If you get a call from someone who sounds like a grandchild or relative asking you to wire or transfer money or send gift cards to help them out of trouble, it could be a scam.
Romance scams typically start online with a scammer spending time getting to know you and developing trust before asking you for a loan or for access to your finances. Be smart about who you connect with and what information you share online. Learn more about how to avoid romance scams.
Ransomware is a form of malware used by cyber criminals to freeze your computer or mobile device, steal your data and demand that a “ransom”; typically anywhere from a couple of hundreds to thousands of dollars — be paid. Visiting unsafe, suspicious or fake websites can lead to malware. Be cautious when opening e-mails or attachments you don’t recognize even if the message comes from someone in your contact list. Learn more.

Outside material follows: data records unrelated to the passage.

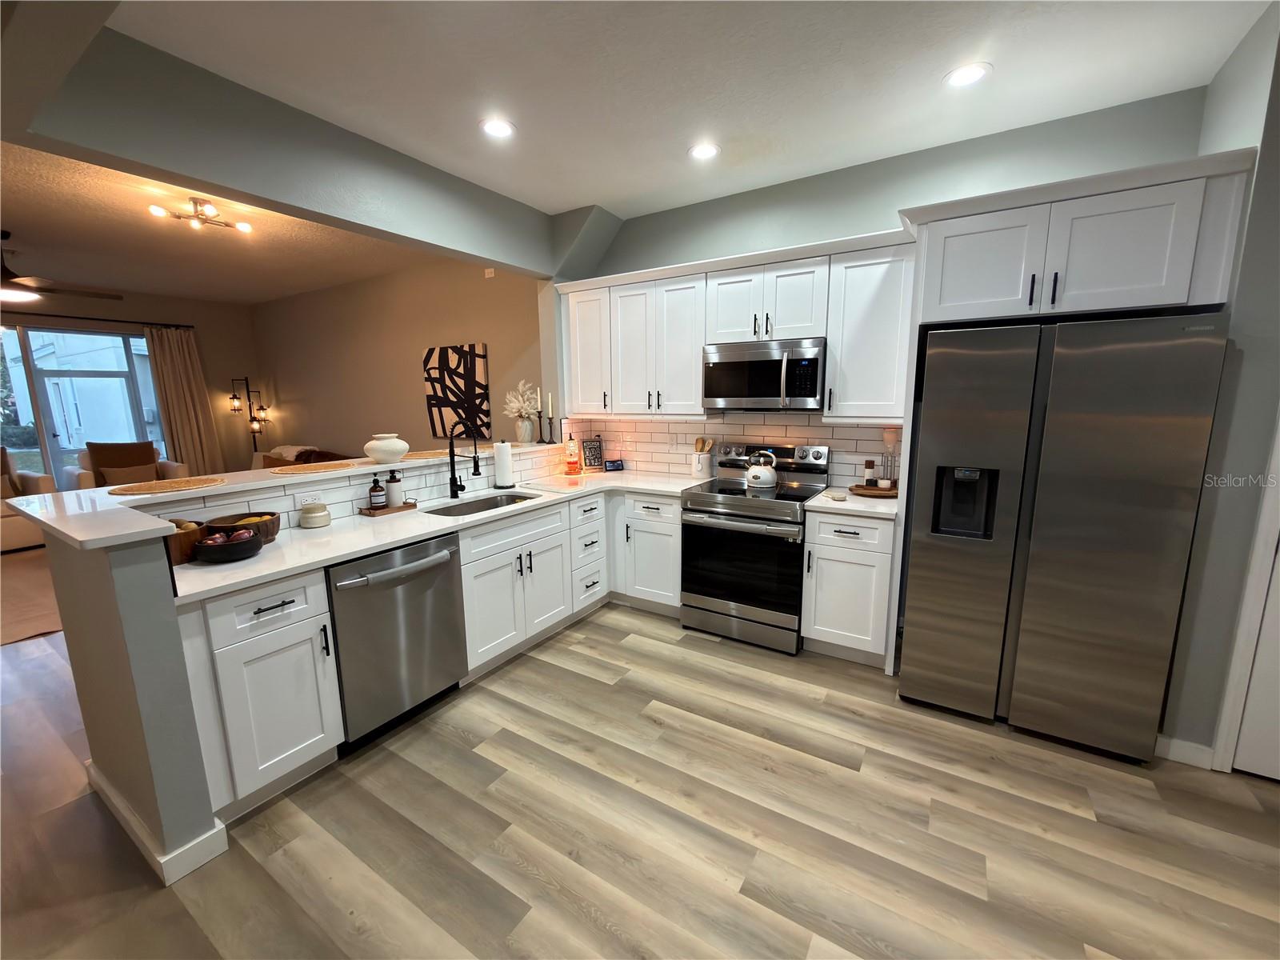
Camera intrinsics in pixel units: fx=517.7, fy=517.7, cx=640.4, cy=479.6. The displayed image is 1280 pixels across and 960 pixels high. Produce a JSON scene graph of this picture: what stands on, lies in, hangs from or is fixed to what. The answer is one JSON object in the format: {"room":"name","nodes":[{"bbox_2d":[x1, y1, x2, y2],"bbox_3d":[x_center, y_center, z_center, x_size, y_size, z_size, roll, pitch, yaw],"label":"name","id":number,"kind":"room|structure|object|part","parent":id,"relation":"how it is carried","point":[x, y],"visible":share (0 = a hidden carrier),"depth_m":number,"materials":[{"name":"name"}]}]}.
{"room":"kitchen","nodes":[
{"label":"kitchen","id":0,"kind":"room"},
{"bbox_2d":[0,284,262,477],"bbox_3d":[-7.342,-0.703,5.248,0.156,2.877,6.125,6,12,32],"label":"living room wall","id":1,"kind":"structure","parent":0,"point":[226,372],"depth_m":7.12,"materials":[{"name":"paint"}]},
{"bbox_2d":[0,323,163,484],"bbox_3d":[-7.047,-0.574,5.830,0.100,2.307,2.562,6,12,32],"label":"sliding glass door","id":2,"kind":"structure","parent":1,"relation":"in","point":[59,334],"depth_m":6.09,"materials":[{"name":"glass"}]},
{"bbox_2d":[0,310,190,329],"bbox_3d":[-6.880,-1.788,5.529,0.129,0.058,3.194,6,12,32],"label":"curtain rod","id":3,"kind":"object","parent":1,"relation":"attached to","point":[51,315],"visible":0.89,"depth_m":6.09,"materials":[{"name":"metal"}]},
{"bbox_2d":[143,326,225,476],"bbox_3d":[-5.918,-0.764,6.778,0.124,2.379,0.641,6,12,32],"label":"curtain","id":4,"kind":"object","parent":3,"relation":"hanging from","point":[178,415],"visible":0.79,"depth_m":6.73,"materials":[{"name":"beige fabric"}]},
{"bbox_2d":[0,142,450,303],"bbox_3d":[-4.716,-1.944,3.734,5.825,0.105,5.749,6,12,32],"label":"living room ceiling","id":5,"kind":"structure","parent":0,"point":[166,286],"depth_m":4.41,"materials":[{"name":"beige paint"}]},
{"bbox_2d":[0,229,120,305],"bbox_3d":[-4.890,-1.658,3.962,1.302,0.495,1.307,6,12,32],"label":"ceiling fan","id":6,"kind":"object","parent":5,"relation":"hanging from","point":[9,291],"visible":1,"depth_m":4.01,"materials":[{"name":"brown"}]},
{"bbox_2d":[147,195,253,232],"bbox_3d":[-2.958,-1.800,3.504,0.424,0.146,0.523,6,12,32],"label":"ceiling light","id":7,"kind":"object","parent":5,"relation":"attached to","point":[158,210],"visible":1,"depth_m":3.48,"materials":[{"name":"metal"}]},
{"bbox_2d":[25,450,577,874],"bbox_3d":[-1.313,0.485,2.803,0.785,1.157,2.660,6,12,32],"label":"half wall","id":8,"kind":"structure","parent":0,"point":[70,638],"depth_m":1.69,"materials":[{"name":"paint"}]},
{"bbox_2d":[87,764,227,884],"bbox_3d":[-1.828,1.191,1.934,0.905,0.095,0.178,6,12,32],"label":"baseboard","id":9,"kind":"structure","parent":8,"relation":"attached to","point":[112,794],"depth_m":1.73,"materials":[{"name":"white paint"}]},
{"bbox_2d":[1,441,554,550],"bbox_3d":[-1.466,-0.069,2.935,1.266,0.046,2.689,6,12,32],"label":"bar countertop","id":10,"kind":"structure","parent":8,"relation":"attached to","point":[35,514],"depth_m":2.06,"materials":[{"name":"white stone"}]},
{"bbox_2d":[106,475,226,494],"bbox_3d":[-2.061,0.023,2.252,0.390,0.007,0.418,6,12,32],"label":"placemat","id":11,"kind":"object","parent":10,"relation":"on","point":[208,482],"visible":0.99,"depth_m":2.21,"materials":[{"name":"beige wicker"}]},
{"bbox_2d":[268,460,368,474],"bbox_3d":[-1.757,-0.079,2.822,0.434,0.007,0.481,6,12,32],"label":"placemat","id":12,"kind":"object","parent":10,"relation":"on","point":[295,471],"visible":0.99,"depth_m":2.75,"materials":[{"name":"wicker"}]},
{"bbox_2d":[363,432,409,464],"bbox_3d":[-1.463,-0.183,2.991,0.249,0.161,0.246,6,12,32],"label":"white vase","id":13,"kind":"object","parent":10,"relation":"on","point":[382,447],"visible":1,"depth_m":2.91,"materials":[{"name":"white ceramic"}]},
{"bbox_2d":[402,445,489,459],"bbox_3d":[-1.248,-0.176,3.355,0.411,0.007,0.553,6,12,32],"label":"placemat","id":14,"kind":"object","parent":10,"relation":"on","point":[414,455],"visible":0.69,"depth_m":3.29,"materials":[{"name":"wicker"}]},
{"bbox_2d":[513,415,536,443],"bbox_3d":[-0.891,-0.385,4.010,0.144,0.197,0.141,6,12,32],"label":"vase","id":15,"kind":"object","parent":10,"relation":"on","point":[526,426],"visible":0.96,"depth_m":3.96,"materials":[{"name":"white ceramic"}]},
{"bbox_2d":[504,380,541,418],"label":"dried flowers","id":16,"kind":"object","parent":15,"relation":"in","point":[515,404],"visible":0.9,"depth_m":4.04,"materials":[{"name":"white plant"}]},
{"bbox_2d":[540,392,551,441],"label":"candlestick","id":17,"kind":"object","parent":10,"relation":"on","point":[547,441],"visible":0.99,"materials":[{"name":"black metal"}]},
{"bbox_2d":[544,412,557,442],"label":"candlestick","id":18,"kind":"object","parent":10,"relation":"on","point":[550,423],"visible":0.99,"depth_m":4.07,"materials":[{"name":"black metal"}]},
{"bbox_2d":[296,491,321,505],"bbox_3d":[-1.626,0.101,2.542,0.008,0.072,0.113,6,12,32],"label":"wall outlet","id":19,"kind":"object","parent":8,"relation":"attached to","point":[308,498],"visible":0.85,"depth_m":2.53,"materials":[{"name":"white plastic"}]},
{"bbox_2d":[2,12,612,276],"bbox_3d":[-1.424,-1.581,2.790,0.195,0.442,2.752,6,12,32],"label":"ceiling beam","id":20,"kind":"structure","parent":0,"point":[181,170],"depth_m":2.22,"materials":[{"name":"grey paint"}]},
{"bbox_2d":[255,255,544,455],"bbox_3d":[-3.148,-0.936,6.257,6.153,2.868,0.147,6,12,32],"label":"living room wall","id":21,"kind":"structure","parent":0,"point":[406,370],"depth_m":5.93,"materials":[{"name":"beige paint"}]},
{"bbox_2d":[423,342,490,439],"bbox_3d":[-1.892,-0.885,5.293,0.881,0.939,0.038,6,12,32],"label":"wall art","id":22,"kind":"object","parent":21,"relation":"attached to","point":[433,396],"visible":0.97,"depth_m":5.24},
{"bbox_2d":[483,267,495,278],"bbox_3d":[-1.423,-1.950,4.870,0.103,0.100,0.035,6,12,32],"label":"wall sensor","id":23,"kind":"object","parent":21,"relation":"attached to","point":[491,270],"visible":0.98,"depth_m":4.86,"materials":[{"name":"white"}]},
{"bbox_2d":[0,600,1279,959],"bbox_3d":[-2.341,1.167,2.568,12.138,0.062,6.973,6,12,32],"label":"floor","id":24,"kind":"structure","parent":0,"point":[637,657],"depth_m":1.81,"materials":[{"name":"brown wood"}]},
{"bbox_2d":[0,544,63,646],"bbox_3d":[-5.234,0.873,4.244,3.296,0.013,2.982,6,12,32],"label":"rug","id":25,"kind":"object","parent":24,"relation":"on","point":[30,571],"visible":0.49,"depth_m":3.99,"materials":[{"name":"carpet"}]},
{"bbox_2d":[0,446,55,551],"bbox_3d":[-6.642,0.209,5.139,0.951,0.998,0.961,6,12,32],"label":"armchair","id":26,"kind":"object","parent":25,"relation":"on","point":[22,534],"visible":0.65,"depth_m":5.21,"materials":[{"name":"beige fabric"}]},
{"bbox_2d":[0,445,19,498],"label":"throw pillow","id":27,"kind":"object","parent":26,"relation":"on","point":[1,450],"visible":0.79,"depth_m":5.34,"materials":[{"name":"fabric"}]},
{"bbox_2d":[65,440,187,491],"bbox_3d":[-5.978,0.050,6.086,0.942,0.992,0.929,6,12,32],"label":"armchair","id":28,"kind":"object","parent":24,"relation":"on","point":[83,482],"visible":0.34,"depth_m":5.97,"materials":[{"name":"fabric"}]},
{"bbox_2d":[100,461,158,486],"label":"throw pillow","id":29,"kind":"object","parent":28,"relation":"on","point":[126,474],"visible":0.63,"depth_m":5.78,"materials":[{"name":"fabric"}]},
{"bbox_2d":[227,376,272,455],"bbox_3d":[-5.421,-0.539,7.269,0.454,1.796,0.395,6,12,32],"label":"floor lamp","id":30,"kind":"object","parent":24,"relation":"on","point":[247,391],"visible":0.77,"depth_m":7.18,"materials":[{"name":"black metal"}]},
{"bbox_2d":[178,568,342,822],"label":"base cabinet","id":31,"kind":"object","parent":24,"relation":"on","point":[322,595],"visible":0.72,"depth_m":1.88,"materials":[{"name":"white paint"}]},
{"bbox_2d":[252,443,355,469],"bbox_3d":[-3.978,0.073,6.206,2.136,0.931,0.990,6,12,32],"label":"sofa","id":32,"kind":"object","parent":24,"relation":"on","point":[306,450],"visible":0.14,"depth_m":6.19,"materials":[{"name":"fabric"}]},
{"bbox_2d":[326,532,467,751],"bbox_3d":[-1.262,0.700,2.476,0.661,0.866,0.614,6,12,32],"label":"dishwasher","id":33,"kind":"object","parent":24,"relation":"on","point":[451,593],"visible":0.72,"depth_m":2.27,"materials":[{"name":"silver metal"}]},
{"bbox_2d":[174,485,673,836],"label":"base cabinet run","id":34,"kind":"object","parent":24,"relation":"on","point":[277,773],"visible":0.56,"depth_m":2.19,"materials":[{"name":"white paint"}]},
{"bbox_2d":[159,466,703,602],"bbox_3d":[-0.443,0.183,2.737,1.747,0.057,2.845,6,12,32],"label":"countertop","id":35,"kind":"structure","parent":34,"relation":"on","point":[427,530],"depth_m":2.38,"materials":[{"name":"white stone"}]},
{"bbox_2d":[164,519,205,565],"bbox_3d":[-1.785,0.233,1.988,0.199,0.148,0.199,6,12,32],"label":"wooden bowl","id":36,"kind":"object","parent":35,"relation":"on","point":[178,552],"visible":0.5,"depth_m":1.94,"materials":[{"name":"brown wood"}]},
{"bbox_2d":[193,526,263,563],"bbox_3d":[-1.596,0.243,2.007,0.235,0.118,0.232,6,12,32],"label":"bowl","id":37,"kind":"object","parent":35,"relation":"on","point":[208,550],"visible":0.97,"depth_m":1.95,"materials":[{"name":"black ceramic"}]},
{"bbox_2d":[203,511,280,543],"bbox_3d":[-1.700,0.208,2.225,0.263,0.115,0.266,6,12,32],"label":"wooden bowl","id":38,"kind":"object","parent":35,"relation":"on","point":[271,534],"visible":0.58,"depth_m":2.20,"materials":[{"name":"brown wood"}]},
{"bbox_2d":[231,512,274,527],"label":"fruit in wooden bowl","id":39,"kind":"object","parent":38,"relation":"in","point":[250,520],"visible":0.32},
{"bbox_2d":[298,501,331,527],"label":"jar","id":40,"kind":"object","parent":35,"relation":"on","point":[316,514],"visible":0.99,"depth_m":2.46,"materials":[{"name":"white"}]},
{"bbox_2d":[358,500,418,516],"bbox_3d":[-1.362,0.149,2.796,0.136,0.038,0.272,6,12,32],"label":"tray","id":41,"kind":"object","parent":35,"relation":"on","point":[406,506],"visible":0.71,"depth_m":2.74,"materials":[{"name":"brown wood"}]},
{"bbox_2d":[369,471,386,508],"bbox_3d":[-1.413,0.052,2.774,0.068,0.206,0.067,6,12,32],"label":"soap bottle","id":42,"kind":"object","parent":41,"relation":"on","point":[380,498],"visible":0.98,"depth_m":2.76,"materials":[{"name":"glass"}]},
{"bbox_2d":[386,467,403,507],"bbox_3d":[-1.359,0.031,2.858,0.077,0.227,0.077,6,12,32],"label":"soap bottle","id":43,"kind":"object","parent":41,"relation":"on","point":[390,485],"visible":0.99,"depth_m":2.83,"materials":[{"name":"white ceramic"}]},
{"bbox_2d":[447,424,481,498],"bbox_3d":[-1.045,-0.117,3.046,0.240,0.464,0.093,6,12,32],"label":"faucet","id":44,"kind":"object","parent":35,"relation":"on","point":[475,466],"visible":1,"depth_m":3.08,"materials":[{"name":"black metal"}]},
{"bbox_2d":[424,489,542,516],"bbox_3d":[-0.918,0.255,3.032,0.438,0.183,0.748,6,12,32],"label":"sink","id":45,"kind":"object","parent":35,"relation":"in","point":[507,498],"visible":0.28,"depth_m":3.23,"materials":[{"name":"silver metal"}]},
{"bbox_2d":[492,438,515,487],"bbox_3d":[-0.919,-0.123,3.459,0.159,0.334,0.157,6,12,32],"label":"paper towel roll","id":46,"kind":"object","parent":35,"relation":"on","point":[502,450],"visible":0.99,"depth_m":3.41,"materials":[{"name":"white paper"}]},
{"bbox_2d":[564,436,580,474],"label":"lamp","id":47,"kind":"object","parent":35,"relation":"on","point":[574,469],"visible":0.99,"depth_m":3.96,"materials":[{"name":"orange"}]},
{"bbox_2d":[580,436,603,470],"bbox_3d":[-0.396,-0.216,4.205,0.174,0.263,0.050,-4,10,-17],"label":"decorative sign","id":48,"kind":"object","parent":35,"relation":"on","point":[590,445],"visible":1,"depth_m":4.19,"materials":[{"name":"black"}]},
{"bbox_2d":[603,458,624,470],"bbox_3d":[-0.220,-0.121,4.163,0.162,0.087,0.075,-4,11,-21],"label":"smart display","id":49,"kind":"object","parent":35,"relation":"on","point":[610,466],"visible":0.99,"depth_m":4.13,"materials":[{"name":"black plastic"}]},
{"bbox_2d":[690,448,714,479],"bbox_3d":[0.442,-0.153,3.750,0.158,0.275,0.143,6,12,32],"label":"utensil crock","id":50,"kind":"object","parent":35,"relation":"on","point":[706,466],"visible":0.98,"depth_m":3.70,"materials":[{"name":"white ceramic"}]},
{"bbox_2d":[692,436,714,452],"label":"wooden utensils","id":51,"kind":"object","parent":50,"relation":"in","point":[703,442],"visible":0.42,"depth_m":3.78,"materials":[{"name":"brown wood"}]},
{"bbox_2d":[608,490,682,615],"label":"base cabinet","id":52,"kind":"object","parent":24,"relation":"on","point":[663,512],"visible":0.62,"depth_m":3.51,"materials":[{"name":"white paint"}]},
{"bbox_2d":[679,441,828,653],"bbox_3d":[0.725,0.375,3.346,0.758,1.178,0.720,6,12,32],"label":"range","id":53,"kind":"object","parent":24,"relation":"on","point":[798,522],"visible":0.92,"depth_m":3.14,"materials":[{"name":"silver metal"}]},
{"bbox_2d":[743,449,777,487],"bbox_3d":[0.789,-0.083,3.377,0.215,0.217,0.193,6,12,32],"label":"kettle","id":54,"kind":"object","parent":53,"relation":"on","point":[767,471],"visible":0.99,"depth_m":3.32,"materials":[{"name":"white metal"}]},
{"bbox_2d":[800,508,895,666],"bbox_3d":[1.269,0.570,3.080,0.457,0.876,0.657,6,12,32],"label":"base cabinet","id":55,"kind":"object","parent":24,"relation":"on","point":[820,558],"visible":0.79,"depth_m":2.84,"materials":[{"name":"white paint"}]},
{"bbox_2d":[804,487,899,518],"bbox_3d":[1.271,0.121,2.993,0.507,0.037,0.625,6,12,32],"label":"countertop","id":56,"kind":"structure","parent":55,"relation":"on","point":[814,504],"depth_m":2.83,"materials":[{"name":"white stone"}]},
{"bbox_2d":[824,490,847,500],"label":"spoon rest","id":57,"kind":"object","parent":56,"relation":"on","point":[838,496],"visible":1,"depth_m":2.95,"materials":[{"name":"white ceramic"}]},
{"bbox_2d":[848,481,898,497],"bbox_3d":[1.421,0.062,3.122,0.320,0.033,0.319,6,12,32],"label":"wooden tray","id":58,"kind":"object","parent":56,"relation":"on","point":[859,488],"visible":0.72,"depth_m":3.04,"materials":[{"name":"brown wood"}]},
{"bbox_2d":[862,459,876,485],"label":"pepper mill","id":59,"kind":"object","parent":58,"relation":"on","point":[867,463],"visible":0.99,"depth_m":3.15,"materials":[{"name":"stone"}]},
{"bbox_2d":[880,429,899,488],"bbox_3d":[1.490,-0.126,3.105,0.094,0.351,0.090,6,12,32],"label":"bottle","id":60,"kind":"object","parent":58,"relation":"on","point":[891,442],"visible":0.99,"depth_m":3.08,"materials":[{"name":"clear glass"}]},
{"bbox_2d":[900,311,1228,763],"bbox_3d":[1.851,0.200,2.491,0.910,1.789,0.831,6,12,32],"label":"refrigerator","id":61,"kind":"object","parent":24,"relation":"on","point":[1090,542],"visible":0.99,"depth_m":2.13,"materials":[{"name":"silver metal"}]},
{"bbox_2d":[120,0,1273,221],"bbox_3d":[0.396,-1.498,0.835,5.388,0.101,4.922,6,12,32],"label":"kitchen ceiling","id":62,"kind":"structure","parent":0,"point":[558,208],"depth_m":2.13,"materials":[{"name":"white paint"}]},
{"bbox_2d":[479,117,515,137],"bbox_3d":[-0.711,-1.742,2.569,0.187,0.006,0.186,6,12,32],"label":"recessed light","id":63,"kind":"object","parent":62,"relation":"in","point":[502,127],"visible":0.99,"depth_m":2.56,"materials":[{"name":"white"}]},
{"bbox_2d":[688,142,719,160],"bbox_3d":[0.345,-1.794,2.830,0.186,0.006,0.184,6,12,32],"label":"recessed light","id":64,"kind":"object","parent":62,"relation":"in","point":[701,151],"visible":0.99,"depth_m":2.82,"materials":[{"name":"white"}]},
{"bbox_2d":[944,61,991,86],"bbox_3d":[1.366,-1.693,2.167,0.184,0.006,0.183,6,12,32],"label":"recessed light","id":65,"kind":"object","parent":62,"relation":"in","point":[963,76],"visible":0.99,"depth_m":2.16,"materials":[{"name":"white"}]},
{"bbox_2d":[552,83,1211,486],"bbox_3d":[1.038,-0.491,3.501,3.859,2.838,0.146,6,12,32],"label":"kitchen back wall","id":66,"kind":"structure","parent":0,"point":[873,227],"depth_m":2.94,"materials":[{"name":"paint"}]},
{"bbox_2d":[558,412,903,486],"bbox_3d":[0.585,-0.268,3.784,2.461,0.494,0.009,6,12,32],"label":"tile backsplash","id":67,"kind":"structure","parent":66,"relation":"attached to","point":[841,431],"depth_m":3.71,"materials":[{"name":"tile"}]},
{"bbox_2d":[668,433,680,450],"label":"wall outlet","id":68,"kind":"object","parent":67,"relation":"attached to","point":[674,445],"visible":0.99,"depth_m":3.98,"materials":[{"name":"white plastic"}]},
{"bbox_2d":[556,228,914,419],"bbox_3d":[0.504,-0.923,3.502,2.379,0.954,0.383,6,12,32],"label":"upper cabinet run","id":69,"kind":"object","parent":66,"relation":"attached to","point":[690,370],"visible":0.82,"depth_m":3.20,"materials":[{"name":"white paint"}]},
{"bbox_2d":[701,337,825,410],"bbox_3d":[0.800,-0.658,3.308,0.749,0.410,0.457,6,12,32],"label":"microwave","id":70,"kind":"object","parent":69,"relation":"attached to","point":[730,364],"visible":0.98,"depth_m":3.14,"materials":[{"name":"silver metal"}]},
{"bbox_2d":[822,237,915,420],"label":"upper cabinet","id":71,"kind":"object","parent":66,"relation":"attached to","point":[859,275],"visible":0.85,"depth_m":2.85,"materials":[{"name":"white paint"}]},
{"bbox_2d":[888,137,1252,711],"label":"refrigerator cabinet","id":72,"kind":"object","parent":66,"relation":"attached to","point":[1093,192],"visible":0.85,"depth_m":2.11,"materials":[{"name":"white paint"}]},
{"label":"cabinet door","id":73,"kind":"part","parent":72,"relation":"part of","materials":[{"name":"white paint"}]},
{"bbox_2d":[1159,0,1279,770],"bbox_3d":[3.047,-0.214,1.686,1.887,2.870,0.847,6,12,32],"label":"right wall","id":74,"kind":"structure","parent":0,"point":[1246,354],"depth_m":1.97,"materials":[{"name":"grey paint"}]},
{"bbox_2d":[1153,733,1215,769],"bbox_3d":[2.230,1.115,2.132,0.210,0.100,0.016,6,12,32],"label":"baseboard","id":75,"kind":"structure","parent":74,"relation":"attached to","point":[1183,754],"depth_m":2.12,"materials":[{"name":"white paint"}]},
{"bbox_2d":[1212,412,1279,774],"bbox_3d":[2.553,0.157,1.697,0.675,2.203,0.335,6,12,32],"label":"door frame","id":76,"kind":"structure","parent":74,"relation":"attached to","point":[1222,730],"depth_m":1.97,"materials":[{"name":"white paint"}]},
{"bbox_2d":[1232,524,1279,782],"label":"door","id":77,"kind":"structure","parent":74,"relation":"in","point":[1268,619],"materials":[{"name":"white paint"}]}
]}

Imposter scammers try to convince you to send money by pretending to be someone you know or trust like a sheriff; local, state, or federal government employee; or charity organization. Remember, caller ID can be faked. It is best to call the organization or government agency and ask if the person works for them before giving any money. Read more about imposter scams.
Mail fraud letters look real but the promises are fake. A common warning sign is a letter asking you to send money or personal information in order to receive something of value later. Examples of mail fraud might include notices of prizes, sweepstakes winnings, vacations, and other offers to claim valuable items. Click here for a list of common mail fraud schemes.

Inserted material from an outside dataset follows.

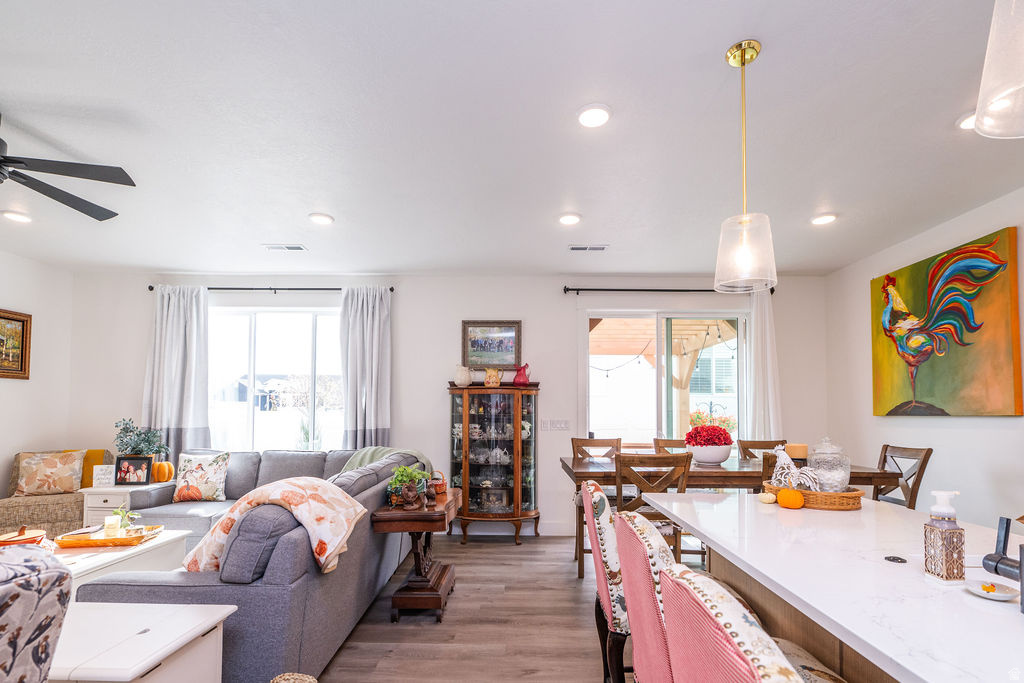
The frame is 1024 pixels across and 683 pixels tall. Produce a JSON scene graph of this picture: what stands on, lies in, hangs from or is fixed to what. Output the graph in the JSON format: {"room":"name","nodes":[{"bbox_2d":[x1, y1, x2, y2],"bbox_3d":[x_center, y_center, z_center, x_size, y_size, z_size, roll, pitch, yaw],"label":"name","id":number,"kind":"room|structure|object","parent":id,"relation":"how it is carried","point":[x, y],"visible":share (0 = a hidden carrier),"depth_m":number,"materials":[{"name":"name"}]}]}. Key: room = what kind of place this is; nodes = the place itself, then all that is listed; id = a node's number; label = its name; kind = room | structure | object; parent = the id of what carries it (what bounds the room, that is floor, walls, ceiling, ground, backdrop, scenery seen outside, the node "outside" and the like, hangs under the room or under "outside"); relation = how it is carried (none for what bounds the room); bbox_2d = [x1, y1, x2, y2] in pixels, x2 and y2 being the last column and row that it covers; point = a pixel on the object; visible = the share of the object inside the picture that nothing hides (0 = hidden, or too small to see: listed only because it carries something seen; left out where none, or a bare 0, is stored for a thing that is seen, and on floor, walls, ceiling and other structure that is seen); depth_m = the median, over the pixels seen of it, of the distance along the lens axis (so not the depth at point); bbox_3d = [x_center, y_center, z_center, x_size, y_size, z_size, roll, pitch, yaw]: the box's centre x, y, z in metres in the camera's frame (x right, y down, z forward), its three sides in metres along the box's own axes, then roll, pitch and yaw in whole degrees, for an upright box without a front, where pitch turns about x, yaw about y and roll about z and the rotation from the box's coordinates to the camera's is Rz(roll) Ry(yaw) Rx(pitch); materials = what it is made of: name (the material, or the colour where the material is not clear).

Money transfer or mobile payment fraud
If someone you don’t know asks you to send money to them, it should be a red flag. Scammers often use mobile payment services to trick people into sending money or merchandise without holding up their end of the deal. For example, a scammer may sell you concert or sports tickets but then never actually give them to you. Never send money to someone you don’t know. If you think you made a money transfer to a scammer, contact your bank or the company you used to send the money immediately and alert them that there may have been a mistake.
Thieves will pose as a real charity, or make up the name of a charity, in order to get money from you. These scams often increase during the holiday season as well as around natural disasters and emergencies. Be careful when any charity calls to ask for donations, especially ones that suggest they’re following up on a donation pledge you don’t remember making. Always ask for detailed information about the charity, including address and phone number. Look up the charity through their website or a trusted third-party source to confirm that the charity is real. Learn more about how to avoid a charity scam.
Call the bank. If you think you've been a victim of a financial scam, call us immediately and ask us to take action to help protect your accounts.
Report the scam. Report the scam to local law enforcement, credit and debit card companies with whom you have accounts, your local state attorney general's office, and/or the Better Business Bureau.
Don't be embarrassed. Fraudsters don't discriminate. They will prey upon whoever will listen. If you think you're a victim of fraud, don't let your embarrassment get in the way of help. The sooner you act, the sooner you can reclaim your peace of mind.